◆ Requirement ◆
Extract every line of the material below that contains the string "music", and copy each one in full.

(Entries drawn from a collection)
╔══

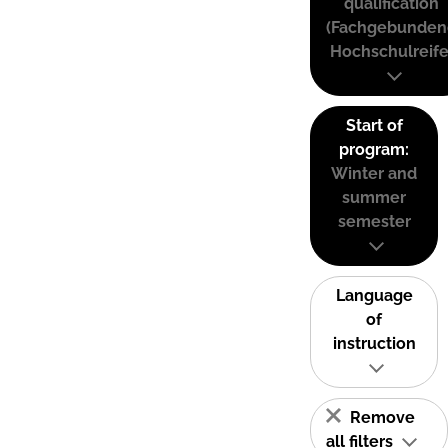
qualification
(Fachgebunden
Hochschulreife
Start of
program:
Winter and
summer
semester
Language
of
instruction
Remove
all filters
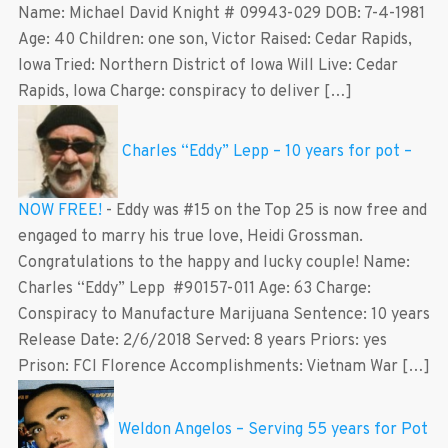
Name: Michael David Knight # 09943-029 DOB: 7-4-1981
Age: 40 Children: one son, Victor Raised: Cedar Rapids,
Iowa Tried: Northern District of Iowa Will Live: Cedar
Rapids, Iowa Charge: conspiracy to deliver […]
Charles “Eddy” Lepp – 10 years for pot –
NOW FREE!
-
Eddy was #15 on the Top 25 is now free and
engaged to marry his true love, Heidi Grossman.
Congratulations to the happy and lucky couple! Name:
Charles “Eddy” Lepp #90157-011 Age: 63 Charge:
Conspiracy to Manufacture Marijuana Sentence: 10 years
Release Date: 2/6/2018 Served: 8 years Priors: yes
Prison: FCI Florence Accomplishments: Vietnam War […]
Weldon Angelos – Serving 55 years for Pot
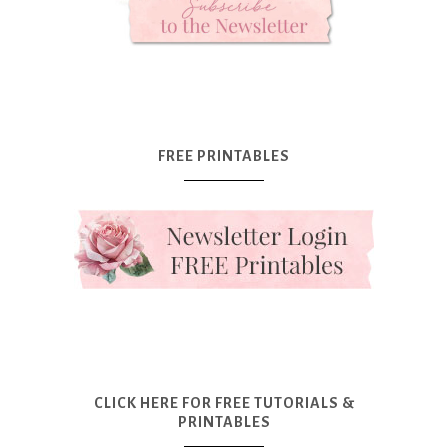
FREE PRINTABLES
CLICK HERE FOR FREE TUTORIALS &
PRINTABLES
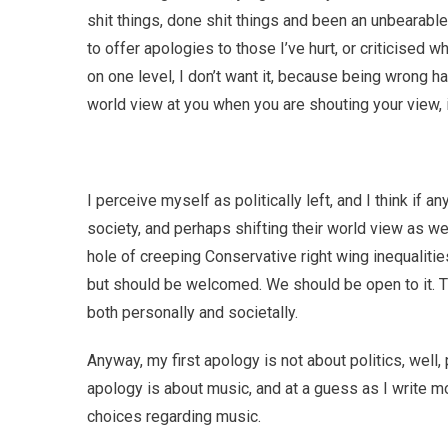
shit things, done shit things and been an unbearable s
to offer apologies to those I’ve hurt, or criticised 
on one level, I don’t want it, because being wrong 
world view at you when you are shouting your view,
I perceive myself as politically left, and I think if a
society, and perhaps shifting their world view as wel
hole of creeping Conservative right wing inequaliti
but should be welcomed. We should be open to it. T
both personally and societally.
Anyway, my first apology is not about politics, well, 
apology is about music, and at a guess as I write m
choices regarding music.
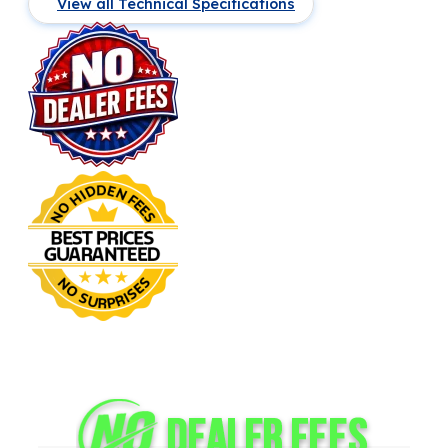
View all Technical Specifications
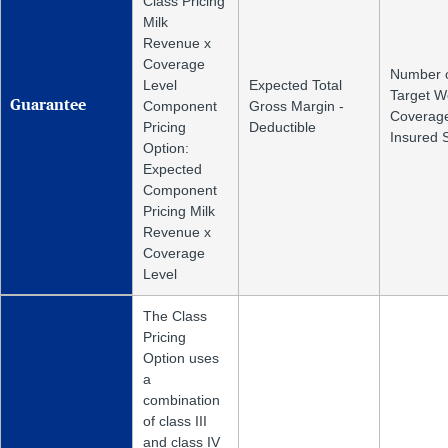
Class Pricing
Milk
Revenue x
Coverage
Number 
Level
Expected Total
Target W
Guarantee
Component
Gross Margin -
Coverage
Pricing
Deductible
Insured 
Option:
Expected
Component
Pricing Milk
Revenue x
Coverage
Level
The Class
Pricing
Option uses
a
combination
of class III
and class IV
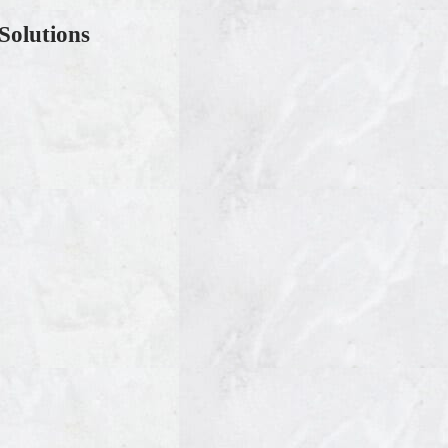
Solutions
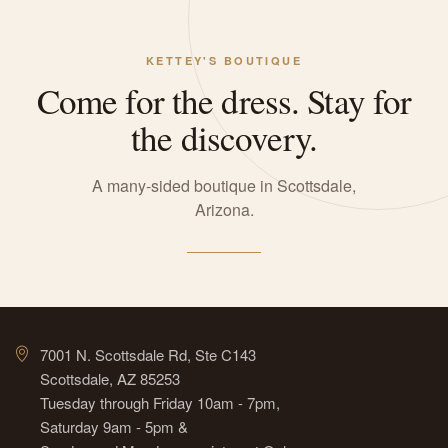
KETTEY'S BOUTIQUE
Come for the dress. Stay for
the discovery.
A many-sided boutique in Scottsdale,
Arizona.
7001 N. Scottsdale Rd, Ste C143
Scottsdale, AZ 85253
Tuesday through Friday 10am - 7pm,
Saturday 9am - 5pm &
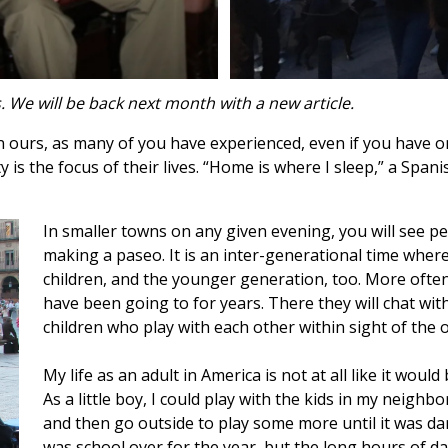
es. We will be back next month with a new article.
an ours, as many of you have experienced, even if you have o
s the focus of their lives. “Home is where I sleep,” a Spanis
In smaller towns on any given evening, you will see peo
making a paseo. It is an inter-generational time wher
children, and the younger generation, too. More often 
have been going to for years. There they will chat with
children who play with each other within sight of the 
My life as an adult in America is not at all like it would
As a little boy, I could play with the kids in my neigh
and then go outside to play some more until it was dark
was school over for the year, but the long hours of dayl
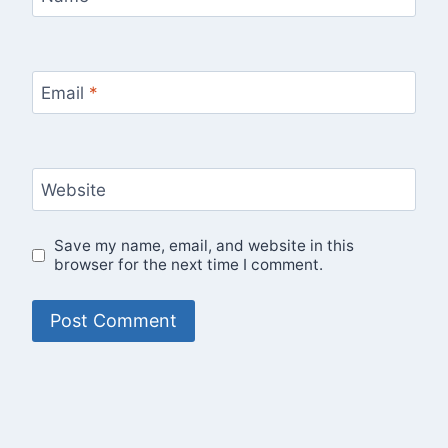
Email
*
Website
Save my name, email, and website in this
browser for the next time I comment.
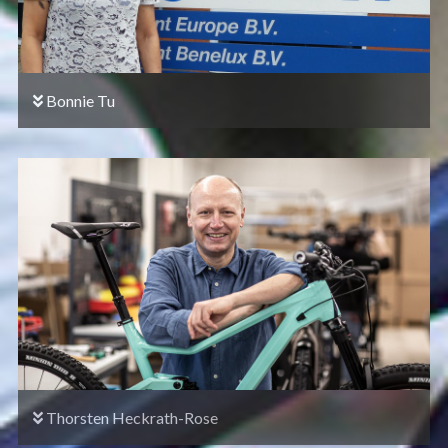
Bonnie Tu
Thorsten Heckrath-Rose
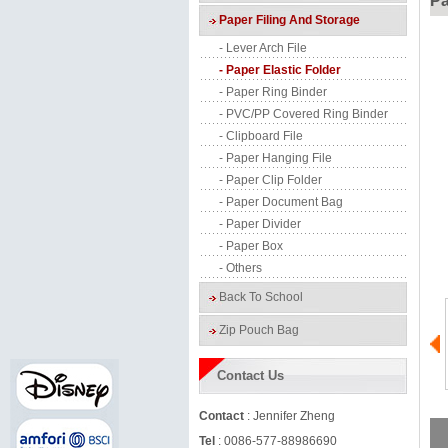
Pa
Paper Filing And Storage
- Lever Arch File
- Paper Elastic Folder
- Paper Ring Binder
- PVC/PP Covered Ring Binder
- Clipboard File
- Paper Hanging File
- Paper Clip Folder
- Paper Document Bag
- Paper Divider
- Paper Box
- Others
Back To School
Zip Pouch Bag
Contact Us
Contact
: Jennifer Zheng
Tel
: 0086-577-88986690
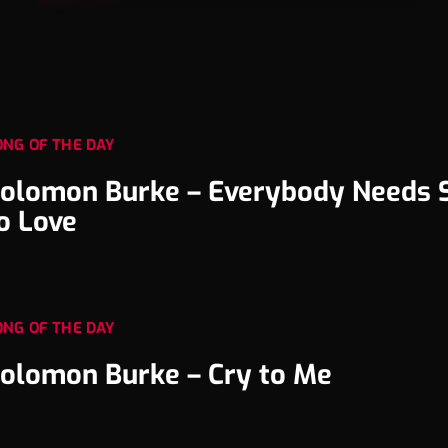
ONG OF THE DAY
olomon Burke – Everybody Needs
o Love
ONG OF THE DAY
olomon Burke – Cry to Me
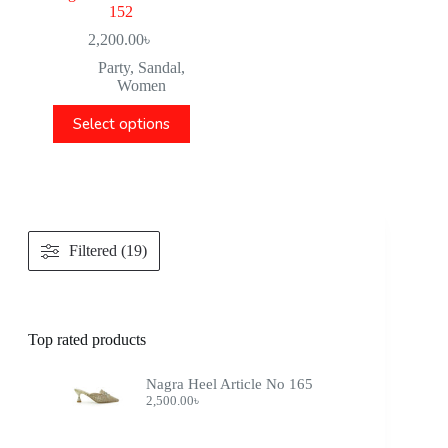
152
2,200.00
৳
Party
,
Sandal
,
Women
Select options
Filtered (19)
Top rated products
Nagra Heel Article No 165
2,500.00
৳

╚══

◆ Answer to the exercise ◆
apology is about music, and at a guess as I write m
choices regarding music.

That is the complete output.